Deaths in U.S. mines rise
despite gov’t ‘safety’ plan
Promising to improve coal mine safety inspections, the Mine Safety and Health Administration (MSHA) announced November 18 its “Rules to Live By II: Preventing Catastrophic Accidents.”

The first phase of “Rules to Live By” was launched at the beginning of the year. Since then 46 coal miners in the United States have been killed on the job, the second highest toll in this decade and just one miner behind the number who lost their lives in 2006.

The MSHA plan is based on a review of data from eight underground mining accidents in which five or more workers were killed between 2000 and 2009. “The goal,” states an MSHA news release, “is to prevent major accidents—from fires to explosions” with “enhanced enforcement efforts” to begin Jan. 1, 2011. The review does not include the April 5 explosion that killed 29 miners at Massey Energy’s Upper Big Branch Mine in Montcoal, West Virginia.

State and federal investigations into the Upper Big Branch explosion—the worst U.S. coal-mining disaster in 40 years—still drag on after nearly nine months. Massey is currently refusing to cooperate with MSHA tests on a longwall mining machine spray unit that is supposed to reduce explosive coal dust during production. MSHA has in turn threatened to seize control of the mine if the company does not comply.

Massey, meanwhile, is attempting to make the case that the explosion had nothing to do with high methane gas levels. In a talk to a mining industry conference November 18, Massey CEO Don Blankenship claimed the blast was a natural occurrence, resulting from natural gas leaking into the area through a crack in the mining floor.

A similar attempt to wash its hands of responsibility was put forward by International Coal Group, the owners of the Sago Mine in West Virginia, where an explosion in 2006 killed 12 miners. The company argued the accident was caused by lightning.

The Upper Big Branch Mine has a long record of safety violations prior the April 5 blast, as well as unsafe working conditions since then. In early November the mine had to be evacuated as methane gas levels reached explosive levels.

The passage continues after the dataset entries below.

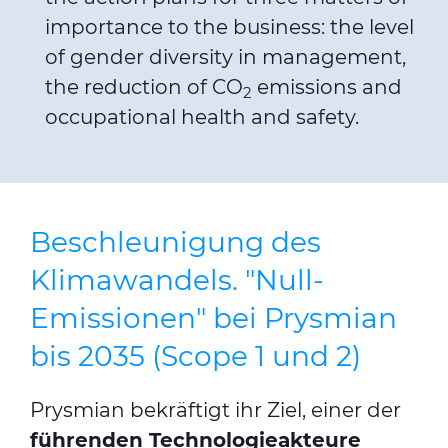
importance to the business: the level
of gender diversity in management,
the reduction of CO
emissions and
2
occupational health and safety.
Beschleunigung des
Klimawandels. "Null-
Emissionen" bei Prysmian
bis 2035 (Scope 1 und 2)
Prysmian bekräftigt ihr Ziel, einer der
führenden Technologieakteure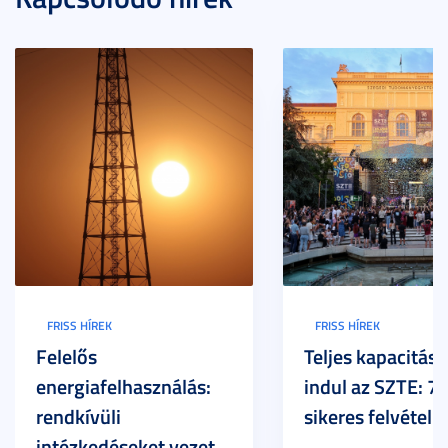
FRISS HÍREK
FRISS HÍREK
Felelős
Teljes kapacitáss
energiafelhasználás:
indul az SZTE: 7
rendkívüli
sikeres felvételi
intézkedéseket vezet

In another development, MSHA for the first time ever is seeking a court order to close a coal mine because of unsafe working conditions. A preliminary injunction is being sought against Freedom Energy’s Mine no.1 in Pike County, Kentucky; the mine is owned by Massey Energy.

Over the past three years inspectors have issued 1,952 citations and 81 orders to close the mine. According to MSHA, seven miners have been injured as a result of falling roofs in the past two years. Six major roof falls have occurred there since August 11.